Deine Bindungserfahrungen prägen dich
Frühkindliche Bindungserfahrungen
Bereits sehr früh in unserem Leben werden wir geprägt, durch das, was wir erleben. Das dürfte mittlerweile den meisten bekannt sein, die sich in irgendeiner Form für Psychologie interessieren. Dazu gehört die Art & Weise, wie wir Bindung an die uns betreuenden Personen erleben durften.
Unser Bedürfnis nach Bindung & Schutz scheint ein uns angeborenes Grundbedürfnis zu sein. Wir brauchen Menschen, denen wir vertrauen können, und die unser Bindungsbedürfnis ernst nehmen und liebevoll erwidern. Gerade, wenn wir uns nicht wohl fühlen, Angst haben, oder Beunruhigendes erleben, aber auch, wenn wir einfach „nur“ ein Bedürfnis nach Nähe und Wärme haben, benötigen wir das Gefühl, willkommen und richtig zu sein.

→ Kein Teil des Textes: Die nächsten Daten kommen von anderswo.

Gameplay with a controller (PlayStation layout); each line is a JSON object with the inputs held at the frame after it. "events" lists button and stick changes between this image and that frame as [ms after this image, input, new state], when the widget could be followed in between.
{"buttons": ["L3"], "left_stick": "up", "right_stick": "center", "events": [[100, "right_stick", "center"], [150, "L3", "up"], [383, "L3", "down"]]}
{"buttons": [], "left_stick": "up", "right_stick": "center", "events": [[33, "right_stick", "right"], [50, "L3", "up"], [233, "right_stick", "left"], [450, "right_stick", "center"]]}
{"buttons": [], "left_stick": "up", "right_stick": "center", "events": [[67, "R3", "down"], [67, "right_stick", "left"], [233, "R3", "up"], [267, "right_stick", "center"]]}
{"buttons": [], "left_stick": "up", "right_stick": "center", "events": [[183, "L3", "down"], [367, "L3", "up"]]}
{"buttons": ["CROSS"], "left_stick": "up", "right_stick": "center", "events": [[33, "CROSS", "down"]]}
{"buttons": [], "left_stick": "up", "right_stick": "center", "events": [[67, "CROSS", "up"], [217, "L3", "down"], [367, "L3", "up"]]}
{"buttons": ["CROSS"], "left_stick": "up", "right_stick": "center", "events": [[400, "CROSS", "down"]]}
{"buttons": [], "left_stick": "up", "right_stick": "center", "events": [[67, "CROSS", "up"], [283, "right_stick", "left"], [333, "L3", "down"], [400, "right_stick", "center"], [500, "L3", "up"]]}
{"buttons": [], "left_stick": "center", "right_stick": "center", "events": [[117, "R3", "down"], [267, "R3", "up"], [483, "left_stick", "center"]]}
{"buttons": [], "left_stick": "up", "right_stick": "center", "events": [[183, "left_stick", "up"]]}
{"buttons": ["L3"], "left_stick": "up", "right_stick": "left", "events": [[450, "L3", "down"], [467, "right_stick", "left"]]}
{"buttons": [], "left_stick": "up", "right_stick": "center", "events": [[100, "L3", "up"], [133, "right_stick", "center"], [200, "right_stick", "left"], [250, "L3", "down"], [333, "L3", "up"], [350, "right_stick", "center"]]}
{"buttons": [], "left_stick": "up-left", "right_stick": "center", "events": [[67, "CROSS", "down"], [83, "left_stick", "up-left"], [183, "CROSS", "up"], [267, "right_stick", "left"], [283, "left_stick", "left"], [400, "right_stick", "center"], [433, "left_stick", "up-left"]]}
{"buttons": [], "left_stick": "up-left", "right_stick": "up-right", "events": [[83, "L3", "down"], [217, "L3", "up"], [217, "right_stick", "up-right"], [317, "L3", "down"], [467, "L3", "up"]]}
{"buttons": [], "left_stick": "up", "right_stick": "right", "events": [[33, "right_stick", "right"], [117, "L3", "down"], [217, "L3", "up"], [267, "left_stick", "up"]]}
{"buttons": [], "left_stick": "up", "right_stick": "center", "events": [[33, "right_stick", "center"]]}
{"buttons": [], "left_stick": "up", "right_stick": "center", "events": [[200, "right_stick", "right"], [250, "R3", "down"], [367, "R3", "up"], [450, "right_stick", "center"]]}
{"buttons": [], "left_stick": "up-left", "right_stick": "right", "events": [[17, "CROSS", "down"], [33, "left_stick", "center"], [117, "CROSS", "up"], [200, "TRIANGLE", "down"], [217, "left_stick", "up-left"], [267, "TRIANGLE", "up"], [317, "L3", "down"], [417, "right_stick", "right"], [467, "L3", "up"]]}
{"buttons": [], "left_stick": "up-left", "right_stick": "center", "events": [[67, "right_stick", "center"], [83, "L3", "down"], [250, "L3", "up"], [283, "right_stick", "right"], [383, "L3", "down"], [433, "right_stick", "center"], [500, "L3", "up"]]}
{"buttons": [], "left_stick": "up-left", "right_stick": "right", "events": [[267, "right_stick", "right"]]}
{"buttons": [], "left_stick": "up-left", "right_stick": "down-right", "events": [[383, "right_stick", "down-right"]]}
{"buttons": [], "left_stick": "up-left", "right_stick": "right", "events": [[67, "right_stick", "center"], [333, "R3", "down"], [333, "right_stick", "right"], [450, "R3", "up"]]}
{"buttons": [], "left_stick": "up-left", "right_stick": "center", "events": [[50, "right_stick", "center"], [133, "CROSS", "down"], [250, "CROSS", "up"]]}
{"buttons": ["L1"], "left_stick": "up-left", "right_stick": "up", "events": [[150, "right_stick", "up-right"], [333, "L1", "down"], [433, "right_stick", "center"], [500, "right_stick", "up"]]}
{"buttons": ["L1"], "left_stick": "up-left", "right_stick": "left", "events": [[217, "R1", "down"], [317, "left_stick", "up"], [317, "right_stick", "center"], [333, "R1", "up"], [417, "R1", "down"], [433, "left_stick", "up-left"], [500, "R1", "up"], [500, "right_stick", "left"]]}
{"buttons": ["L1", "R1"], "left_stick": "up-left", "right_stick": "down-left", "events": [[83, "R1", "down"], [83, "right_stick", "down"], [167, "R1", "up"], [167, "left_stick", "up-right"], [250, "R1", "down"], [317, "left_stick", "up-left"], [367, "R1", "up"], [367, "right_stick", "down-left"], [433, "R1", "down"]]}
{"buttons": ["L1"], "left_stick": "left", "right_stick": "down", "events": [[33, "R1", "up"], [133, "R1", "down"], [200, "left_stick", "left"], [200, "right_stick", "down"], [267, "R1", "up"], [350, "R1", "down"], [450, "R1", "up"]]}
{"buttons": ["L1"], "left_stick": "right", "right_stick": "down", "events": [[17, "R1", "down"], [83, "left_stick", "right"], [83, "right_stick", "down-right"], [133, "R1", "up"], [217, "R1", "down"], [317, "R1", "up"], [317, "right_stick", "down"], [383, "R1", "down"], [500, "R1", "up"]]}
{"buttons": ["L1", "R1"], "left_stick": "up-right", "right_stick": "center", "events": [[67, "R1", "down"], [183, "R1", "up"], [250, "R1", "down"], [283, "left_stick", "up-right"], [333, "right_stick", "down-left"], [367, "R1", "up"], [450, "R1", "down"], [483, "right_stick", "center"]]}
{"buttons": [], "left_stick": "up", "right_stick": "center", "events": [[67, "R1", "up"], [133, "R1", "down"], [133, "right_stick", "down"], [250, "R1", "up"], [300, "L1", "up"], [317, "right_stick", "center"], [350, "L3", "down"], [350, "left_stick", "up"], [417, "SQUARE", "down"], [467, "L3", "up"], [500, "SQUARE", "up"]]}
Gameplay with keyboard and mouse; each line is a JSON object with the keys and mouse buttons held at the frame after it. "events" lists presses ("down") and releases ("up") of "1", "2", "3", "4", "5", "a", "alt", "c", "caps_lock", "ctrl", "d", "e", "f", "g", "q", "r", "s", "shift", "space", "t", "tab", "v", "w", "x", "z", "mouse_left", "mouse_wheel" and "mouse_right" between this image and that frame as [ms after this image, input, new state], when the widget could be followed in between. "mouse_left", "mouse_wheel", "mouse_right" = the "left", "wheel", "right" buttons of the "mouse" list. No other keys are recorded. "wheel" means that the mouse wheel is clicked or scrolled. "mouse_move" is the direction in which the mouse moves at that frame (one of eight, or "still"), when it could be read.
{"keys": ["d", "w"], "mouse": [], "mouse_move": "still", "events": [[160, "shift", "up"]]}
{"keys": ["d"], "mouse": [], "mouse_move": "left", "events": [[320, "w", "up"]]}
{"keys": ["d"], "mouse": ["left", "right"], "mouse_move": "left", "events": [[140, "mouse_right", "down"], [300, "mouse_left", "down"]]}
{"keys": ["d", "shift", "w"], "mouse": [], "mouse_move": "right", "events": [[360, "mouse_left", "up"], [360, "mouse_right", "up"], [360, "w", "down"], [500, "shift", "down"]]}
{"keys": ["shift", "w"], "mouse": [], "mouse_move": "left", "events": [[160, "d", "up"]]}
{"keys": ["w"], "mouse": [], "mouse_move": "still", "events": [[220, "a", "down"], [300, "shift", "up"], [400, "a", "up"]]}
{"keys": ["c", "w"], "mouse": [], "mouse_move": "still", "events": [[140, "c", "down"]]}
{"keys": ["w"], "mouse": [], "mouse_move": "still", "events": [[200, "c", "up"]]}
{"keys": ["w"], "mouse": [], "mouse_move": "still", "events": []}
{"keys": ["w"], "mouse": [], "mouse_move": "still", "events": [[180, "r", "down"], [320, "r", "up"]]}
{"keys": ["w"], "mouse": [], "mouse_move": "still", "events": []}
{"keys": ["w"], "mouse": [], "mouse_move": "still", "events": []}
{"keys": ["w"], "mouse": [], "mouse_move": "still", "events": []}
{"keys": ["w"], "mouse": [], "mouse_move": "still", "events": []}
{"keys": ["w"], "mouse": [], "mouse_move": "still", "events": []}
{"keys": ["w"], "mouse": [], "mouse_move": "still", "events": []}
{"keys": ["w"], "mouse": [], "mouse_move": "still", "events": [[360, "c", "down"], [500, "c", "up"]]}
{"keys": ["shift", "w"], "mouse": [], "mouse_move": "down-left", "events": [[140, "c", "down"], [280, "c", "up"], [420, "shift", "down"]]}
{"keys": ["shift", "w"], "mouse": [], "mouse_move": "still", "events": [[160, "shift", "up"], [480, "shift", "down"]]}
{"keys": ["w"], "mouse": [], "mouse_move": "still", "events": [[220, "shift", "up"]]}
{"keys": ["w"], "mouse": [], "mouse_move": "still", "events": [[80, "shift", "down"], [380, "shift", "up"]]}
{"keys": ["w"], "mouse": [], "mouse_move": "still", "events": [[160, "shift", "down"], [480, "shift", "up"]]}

Wir dürfen nicht abgewiesen werden, oder das Gefühl bekommen, nicht gewollt zu sein. Es schadet uns, wenn wir genau in dem Moment, in dem wir unsere vertraute Bezugsperson am dringendsten brauchen, diese Nähe nicht haben dürfen.
Das heißt, wenn ein Baby, aus welchen Gründen auch immer, das Bedürfnis nach Nähe, Kuscheln, und Beschütztsein hat, sollte es die Erfahrung machen, dass seine Eltern, Großeltern und/oder Geschwister diesem Bedürfnis entsprechen können.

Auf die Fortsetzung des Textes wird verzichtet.